Aim of the exercise: Copy out all lines from the material that contain the string "Shop".
##############################
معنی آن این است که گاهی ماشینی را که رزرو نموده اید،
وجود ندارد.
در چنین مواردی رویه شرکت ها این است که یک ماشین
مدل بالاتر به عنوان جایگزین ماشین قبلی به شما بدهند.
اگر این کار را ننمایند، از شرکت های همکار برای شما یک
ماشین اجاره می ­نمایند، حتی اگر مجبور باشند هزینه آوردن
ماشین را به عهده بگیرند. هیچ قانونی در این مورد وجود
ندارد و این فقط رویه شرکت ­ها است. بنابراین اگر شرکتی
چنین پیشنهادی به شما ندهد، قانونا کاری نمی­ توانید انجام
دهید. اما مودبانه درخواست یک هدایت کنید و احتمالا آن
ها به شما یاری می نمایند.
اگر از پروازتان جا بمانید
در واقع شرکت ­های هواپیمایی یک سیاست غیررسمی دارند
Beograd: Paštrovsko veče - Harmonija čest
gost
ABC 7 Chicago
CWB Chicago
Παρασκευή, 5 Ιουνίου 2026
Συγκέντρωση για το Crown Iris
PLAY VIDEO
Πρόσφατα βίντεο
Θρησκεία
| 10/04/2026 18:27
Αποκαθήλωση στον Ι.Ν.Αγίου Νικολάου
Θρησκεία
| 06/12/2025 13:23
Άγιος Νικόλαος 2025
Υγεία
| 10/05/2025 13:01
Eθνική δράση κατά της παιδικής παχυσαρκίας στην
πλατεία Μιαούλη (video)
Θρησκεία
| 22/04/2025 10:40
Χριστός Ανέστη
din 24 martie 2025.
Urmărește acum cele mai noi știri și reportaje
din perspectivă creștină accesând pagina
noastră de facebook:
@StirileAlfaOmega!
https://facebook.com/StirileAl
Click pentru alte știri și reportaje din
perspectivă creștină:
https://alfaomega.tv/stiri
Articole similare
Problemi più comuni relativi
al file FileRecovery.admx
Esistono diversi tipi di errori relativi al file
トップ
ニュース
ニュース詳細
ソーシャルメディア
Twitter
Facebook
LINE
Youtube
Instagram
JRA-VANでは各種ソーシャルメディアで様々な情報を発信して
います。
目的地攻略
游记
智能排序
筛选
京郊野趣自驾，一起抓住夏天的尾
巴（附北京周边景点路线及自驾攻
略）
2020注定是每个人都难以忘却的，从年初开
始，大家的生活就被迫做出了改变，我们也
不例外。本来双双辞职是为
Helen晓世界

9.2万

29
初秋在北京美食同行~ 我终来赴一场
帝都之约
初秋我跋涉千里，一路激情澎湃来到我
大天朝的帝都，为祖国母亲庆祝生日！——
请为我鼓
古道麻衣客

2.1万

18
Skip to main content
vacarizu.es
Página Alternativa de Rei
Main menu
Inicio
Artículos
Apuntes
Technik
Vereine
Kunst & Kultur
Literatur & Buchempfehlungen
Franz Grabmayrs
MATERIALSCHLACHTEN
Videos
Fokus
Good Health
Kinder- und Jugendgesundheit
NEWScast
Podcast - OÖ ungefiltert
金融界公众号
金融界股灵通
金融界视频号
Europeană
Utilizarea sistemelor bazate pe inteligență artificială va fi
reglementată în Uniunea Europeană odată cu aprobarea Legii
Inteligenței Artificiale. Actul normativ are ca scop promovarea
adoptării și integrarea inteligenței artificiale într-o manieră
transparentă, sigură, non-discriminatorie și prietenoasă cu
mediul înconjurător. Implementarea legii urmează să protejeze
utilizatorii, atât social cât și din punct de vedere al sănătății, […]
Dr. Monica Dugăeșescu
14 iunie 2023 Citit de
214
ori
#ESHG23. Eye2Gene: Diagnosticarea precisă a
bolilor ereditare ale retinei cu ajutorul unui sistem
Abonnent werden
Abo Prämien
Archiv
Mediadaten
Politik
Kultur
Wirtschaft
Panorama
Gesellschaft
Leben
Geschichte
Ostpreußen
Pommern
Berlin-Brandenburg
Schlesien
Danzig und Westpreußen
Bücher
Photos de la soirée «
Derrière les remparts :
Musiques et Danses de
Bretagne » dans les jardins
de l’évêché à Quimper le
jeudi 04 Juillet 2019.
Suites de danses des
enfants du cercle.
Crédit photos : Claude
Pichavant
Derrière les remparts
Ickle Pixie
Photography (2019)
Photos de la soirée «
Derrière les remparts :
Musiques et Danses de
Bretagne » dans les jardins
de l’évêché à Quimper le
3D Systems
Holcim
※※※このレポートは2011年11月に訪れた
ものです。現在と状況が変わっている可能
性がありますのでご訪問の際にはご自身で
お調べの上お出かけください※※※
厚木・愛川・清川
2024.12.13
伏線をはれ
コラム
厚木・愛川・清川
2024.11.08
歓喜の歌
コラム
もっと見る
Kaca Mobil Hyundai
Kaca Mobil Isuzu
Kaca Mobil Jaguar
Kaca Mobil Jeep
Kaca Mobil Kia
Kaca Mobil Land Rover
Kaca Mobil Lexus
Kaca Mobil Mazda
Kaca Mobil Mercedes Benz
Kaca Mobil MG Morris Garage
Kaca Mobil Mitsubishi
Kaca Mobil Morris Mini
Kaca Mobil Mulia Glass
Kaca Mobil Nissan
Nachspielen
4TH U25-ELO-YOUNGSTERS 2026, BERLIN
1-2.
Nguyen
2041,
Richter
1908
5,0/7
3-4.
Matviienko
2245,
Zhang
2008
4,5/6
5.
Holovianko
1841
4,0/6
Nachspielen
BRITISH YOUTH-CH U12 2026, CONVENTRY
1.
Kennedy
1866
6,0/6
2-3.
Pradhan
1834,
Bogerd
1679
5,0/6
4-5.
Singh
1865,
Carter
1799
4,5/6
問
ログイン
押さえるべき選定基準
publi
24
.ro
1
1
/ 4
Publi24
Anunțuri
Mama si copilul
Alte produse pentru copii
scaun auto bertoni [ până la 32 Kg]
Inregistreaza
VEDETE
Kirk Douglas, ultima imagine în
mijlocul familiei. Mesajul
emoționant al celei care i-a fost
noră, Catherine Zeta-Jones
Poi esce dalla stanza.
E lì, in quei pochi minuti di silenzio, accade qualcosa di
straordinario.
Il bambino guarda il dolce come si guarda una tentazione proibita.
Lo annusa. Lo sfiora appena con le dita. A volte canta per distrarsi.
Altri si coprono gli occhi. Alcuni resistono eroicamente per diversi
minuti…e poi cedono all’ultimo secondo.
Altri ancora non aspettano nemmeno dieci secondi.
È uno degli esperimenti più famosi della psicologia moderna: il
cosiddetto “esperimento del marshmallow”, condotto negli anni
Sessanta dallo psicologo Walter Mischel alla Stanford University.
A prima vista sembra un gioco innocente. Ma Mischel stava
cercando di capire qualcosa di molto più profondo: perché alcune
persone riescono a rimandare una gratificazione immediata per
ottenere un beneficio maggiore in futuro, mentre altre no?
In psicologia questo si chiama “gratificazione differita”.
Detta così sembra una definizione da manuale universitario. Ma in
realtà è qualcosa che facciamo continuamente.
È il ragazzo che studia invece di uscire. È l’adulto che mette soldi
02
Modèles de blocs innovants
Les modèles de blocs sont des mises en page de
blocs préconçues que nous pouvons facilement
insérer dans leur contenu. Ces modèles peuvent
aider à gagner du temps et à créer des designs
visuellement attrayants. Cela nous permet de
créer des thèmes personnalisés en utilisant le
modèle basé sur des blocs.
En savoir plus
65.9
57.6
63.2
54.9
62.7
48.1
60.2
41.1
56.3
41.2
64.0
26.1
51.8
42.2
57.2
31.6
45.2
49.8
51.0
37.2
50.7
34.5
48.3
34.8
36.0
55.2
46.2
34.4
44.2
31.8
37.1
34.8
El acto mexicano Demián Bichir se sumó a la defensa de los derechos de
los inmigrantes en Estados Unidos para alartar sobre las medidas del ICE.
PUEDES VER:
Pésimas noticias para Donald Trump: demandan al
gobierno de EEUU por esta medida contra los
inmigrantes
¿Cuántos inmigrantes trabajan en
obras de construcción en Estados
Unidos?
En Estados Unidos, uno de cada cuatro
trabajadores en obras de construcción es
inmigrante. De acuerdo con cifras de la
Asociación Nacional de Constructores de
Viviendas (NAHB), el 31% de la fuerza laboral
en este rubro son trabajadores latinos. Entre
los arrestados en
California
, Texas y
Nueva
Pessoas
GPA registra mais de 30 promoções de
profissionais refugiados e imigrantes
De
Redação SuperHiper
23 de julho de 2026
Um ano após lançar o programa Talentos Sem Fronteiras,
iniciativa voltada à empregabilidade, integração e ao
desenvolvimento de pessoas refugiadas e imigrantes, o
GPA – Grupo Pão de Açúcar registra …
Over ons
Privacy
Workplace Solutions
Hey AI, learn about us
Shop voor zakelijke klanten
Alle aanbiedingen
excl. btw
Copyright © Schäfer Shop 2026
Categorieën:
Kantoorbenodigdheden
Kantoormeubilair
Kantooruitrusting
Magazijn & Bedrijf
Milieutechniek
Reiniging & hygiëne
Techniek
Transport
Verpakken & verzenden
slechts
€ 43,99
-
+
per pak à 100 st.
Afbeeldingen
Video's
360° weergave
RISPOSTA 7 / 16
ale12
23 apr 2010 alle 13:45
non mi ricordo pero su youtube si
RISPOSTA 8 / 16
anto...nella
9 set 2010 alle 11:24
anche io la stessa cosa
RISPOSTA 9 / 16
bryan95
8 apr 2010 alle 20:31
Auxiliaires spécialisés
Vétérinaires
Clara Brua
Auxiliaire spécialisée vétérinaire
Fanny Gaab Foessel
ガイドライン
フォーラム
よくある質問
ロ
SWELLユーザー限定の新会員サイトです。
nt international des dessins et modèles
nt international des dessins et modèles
##############################
Output of the task:
Shop voor zakelijke klanten
Copyright © Schäfer Shop 2026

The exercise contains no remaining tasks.